Vitamine D : se supplémenter peut-il être dangereux ? Des scientifiques alertent
L’hiver approche, les journées raccourcissent et, avec elles, notre exposition au soleil. Résultat : beaucoup d’entre nous manquent de vitamine D, un nutriment clé pour l’ossature mais aussi pour l’immunité. « Au Royaume-Uni et dans d'autres régions situées à des latitudes nordiques, de nombreuses personnes souffrent en hiver d'une ostéomalacie légère (appelée rachitisme chez les enfants), causée par un manque de vitamine D, qui se manifeste par une léthargie, des douleurs osseuses, des douleurs musculaires, une sensibilité aux infections et de la fatigue, sans qu'elles s'en rendent compte », rappelle à nos confrères de New Scientist, Susan Lanham-New, scientifique à l'université du Surrey.
Notre organisme fabrique de la vitamine D lorsque les rayons ultraviolets transforment une protéine de la peau, le 7-déhydrocholestérol, en vitamine D3. Mais quand la lumière manque, les compléments deviennent essentiels. Ils se présentent sous deux formes : la vitamine D3, ou cholécalciférol, issue en général de la lanoline de laine de mouton, et la vitamine D2, ou ergocalciférol, extraite de champignons. Longtemps, les scientifiques pensaient que le choix de l'une ou l'autre forme n'avait pas vraiment d'importance.
Une surprise scientifique
Mais aujourd’hui, cette certitude vacille. Dans une étude publiée dans la revue scientifique Nutrition le 18 septembre, Emily Brown, membre de l’équipe de chercheurs de l’université du Surrey, a passé au crible 11 essais cliniques randomisés totalisant 655 participants. Son équipe a observé que « la prise de compléments alimentaires à base de vitamine D2 pouvait entraîner une baisse de la concentration de vitamine D3 dans l'organisme », explique-t-elle dans l’article britannique. Plus étonnant encore, des niveaux de vitamine D3 plus faibles apparaissent] chez les personnes prenant de la vitamine D2 que chez les groupes témoins ne prenant aucun supplément. « C'est un effet jusqu'alors inconnu », souligne la chercheuse.
Des rôles différents
Cette découverte compte, car une étude de 2022 a montré que les deux formes n’agissent pas tout à fait de la même façon sur l’immunité. Seule la D3 « stimule le système de signalisation de l'interféron de type I, qui constitue la première ligne de défense contre les bactéries et les virus ». Autrement dit, un déficit en D3 pourrait priver l’organisme de ce renfort de protection.

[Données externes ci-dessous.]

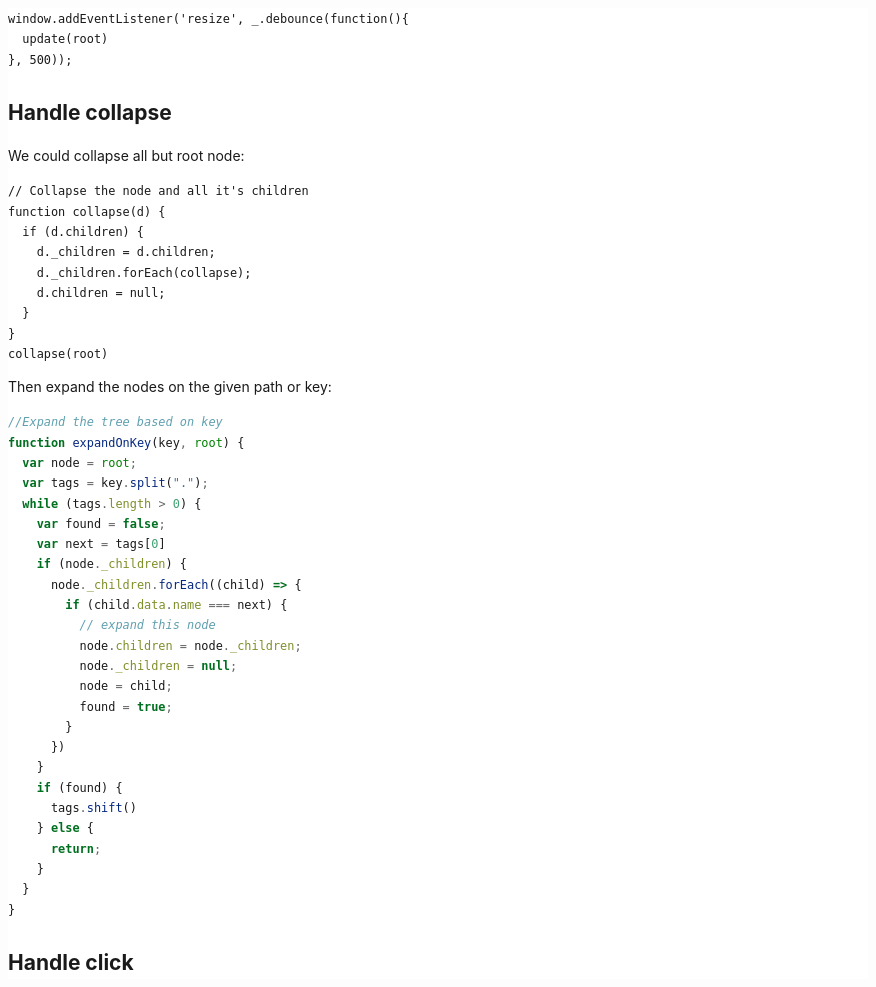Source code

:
 ```
window.addEventListener('resize', _.debounce(function(){
  update(root)
}, 500));
```
## Handle collapse

We could collapse all but root node:

```
// Collapse the node and all it's children
function collapse(d) {
  if (d.children) {
    d._children = d.children;
    d._children.forEach(collapse);
    d.children = null;
  }
}
collapse(root)
```

Then expand the nodes on the given path or key:

```js
//Expand the tree based on key
function expandOnKey(key, root) {
  var node = root;
  var tags = key.split(".");
  while (tags.length > 0) {
    var found = false;
    var next = tags[0]
    if (node._children) {
      node._children.forEach((child) => {
        if (child.data.name === next) {
          // expand this node
          node.children = node._children;
          node._children = null;
          node = child;
          found = true;
        }
      })
    }
    if (found) {
      tags.shift()
    } else {
      return;
    }
  }
}
```

## Handle click
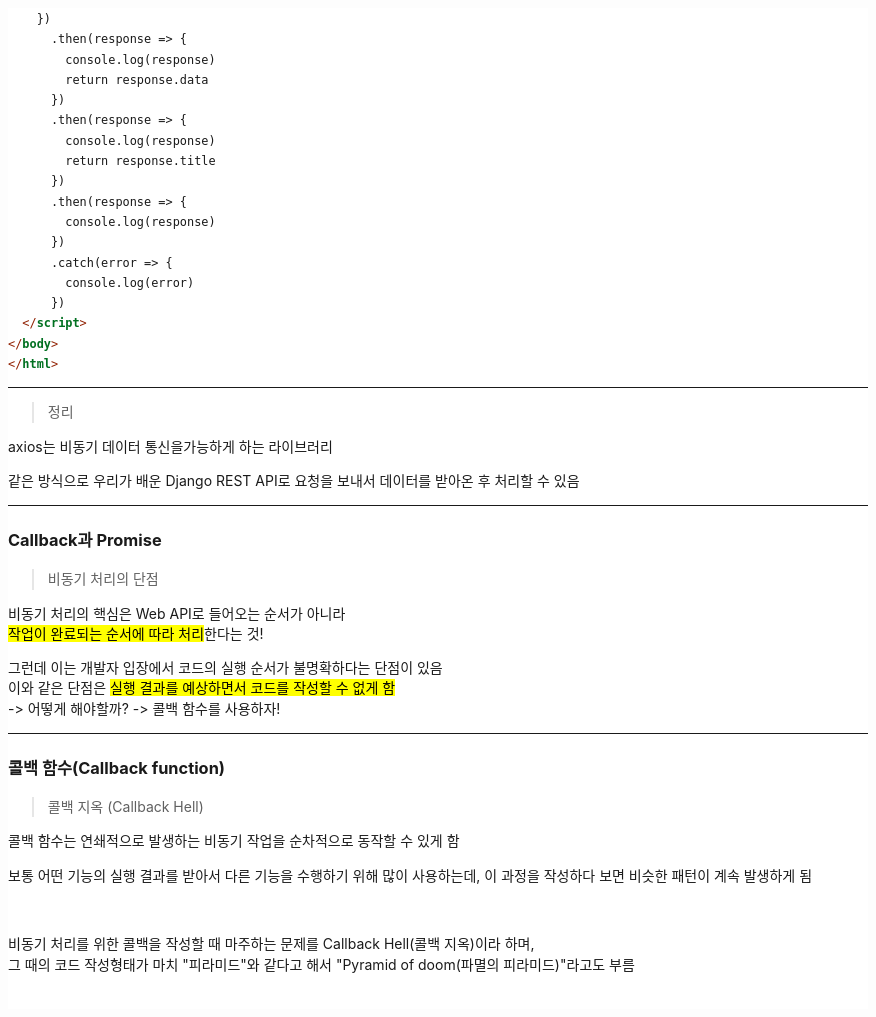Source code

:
 ```html
    })
      .then(response => {
        console.log(response)
        return response.data
      }) 
      .then(response => {
        console.log(response)
        return response.title
      })
      .then(response => {
        console.log(response)
      })
      .catch(error => {
        console.log(error)
      })
  </script>
</body>
</html>
```

<hr>  

> 정리  

axios는 비동기 데이터 통신을가능하게 하는 라이브러리  

같은 방식으로 우리가 배운 Django REST API로 요청을 보내서 데이터를 받아온 후 처리할 수 있음  

<hr>  

### Callback과 Promise  

> 비동기 처리의 단점  

비동기 처리의 핵심은 Web API로 들어오는 순서가 아니라  
<mark>작업이 완료되는 순서에 따라 처리</mark>한다는 것!  

그런데 이는 개발자 입장에서 코드의 실행 순서가 불명확하다는 단점이 있음  
이와 같은 단점은 <mark>실행 결과를 예상하면서 코드를 작성할 수 없게 함</mark>  
-> 어떻게 해야할까? -> 콜백 함수를 사용하자!  

<hr>  

### 콜백 함수(Callback function)  

> 콜백 지옥 (Callback Hell)  

콜백 함수는 연쇄적으로 발생하는 비동기 작업을 순차적으로 동작할 수 있게 함  

보통 어떤 기능의 실행 결과를 받아서 다른 기능을 수행하기 위해 많이 사용하는데, 이 과정을 작성하다 보면 비슷한 패턴이 계속 발생하게 됨  

&nbsp;

비동기 처리를 위한 콜백을 작성할 때 마주하는 문제를 Callback Hell(콜백 지옥)이라 하며,  
그 때의 코드 작성형태가 마치 "피라미드"와 같다고 해서 "Pyramid of doom(파멸의 피라미드)"라고도 부름  

&nbsp;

Alors faut-il abandonner la D2 ? Pas nécessairement et surtout pas sans un avis médical. Emily Brown nuance : « Votre taux total de vitamine D restera suffisant si vous prenez des compléments de vitamine D2, mais vous constaterez peut-être qu'ils sont moins efficaces et que vous perdez ces fonctions supplémentaires en termes de soutien immunitaire. »

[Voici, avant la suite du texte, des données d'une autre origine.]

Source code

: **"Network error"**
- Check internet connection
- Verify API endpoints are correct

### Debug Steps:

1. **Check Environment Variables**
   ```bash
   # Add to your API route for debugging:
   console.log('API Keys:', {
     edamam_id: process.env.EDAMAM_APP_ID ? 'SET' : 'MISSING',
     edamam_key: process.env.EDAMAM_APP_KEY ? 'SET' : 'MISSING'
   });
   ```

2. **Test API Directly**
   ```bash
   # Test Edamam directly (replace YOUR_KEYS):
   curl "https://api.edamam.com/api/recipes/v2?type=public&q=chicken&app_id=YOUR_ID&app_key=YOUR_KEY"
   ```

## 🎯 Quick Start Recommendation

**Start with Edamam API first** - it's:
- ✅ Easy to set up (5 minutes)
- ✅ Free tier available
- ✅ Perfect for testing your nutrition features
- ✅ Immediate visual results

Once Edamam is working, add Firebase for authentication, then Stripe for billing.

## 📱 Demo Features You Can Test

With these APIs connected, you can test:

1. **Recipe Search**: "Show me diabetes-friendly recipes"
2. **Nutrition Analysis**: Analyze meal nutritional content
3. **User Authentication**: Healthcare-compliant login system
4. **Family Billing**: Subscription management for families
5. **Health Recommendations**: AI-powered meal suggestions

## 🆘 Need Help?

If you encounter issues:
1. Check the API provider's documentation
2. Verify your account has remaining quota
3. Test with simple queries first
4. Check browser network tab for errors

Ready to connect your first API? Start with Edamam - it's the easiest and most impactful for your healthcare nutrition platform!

Vers une vitamine D3 végétale
Pour certains publics, la D2 conserve même des atouts. « Chez les personnes âgées, la conversion de la vitamine D3 en sa forme active appelée calcitriol peut être moins efficace, de sorte que la supplémentation en D2 peut être particulièrement bénéfique pour cette population », note Ouliana Ziouzenkova, de l’université d’État de l’Ohio. Et pour les personnes végétaliennes, Bernadette Moore, de l’université de Liverpool, est claire : « En l'absence de preuves d'effets négatifs, si une personne végétalienne présente une carence en vitamine D, opter pour un complément en D2 plutôt que de ne prendre aucun complément reste probablement le choix le plus prudent. »
Pour concilier efficacité immunitaire et refus des produits animaux, la recherche explore de nouvelles pistes : une tomate génétiquement modifiée capable de produire de la vitamine D3 est déjà en test.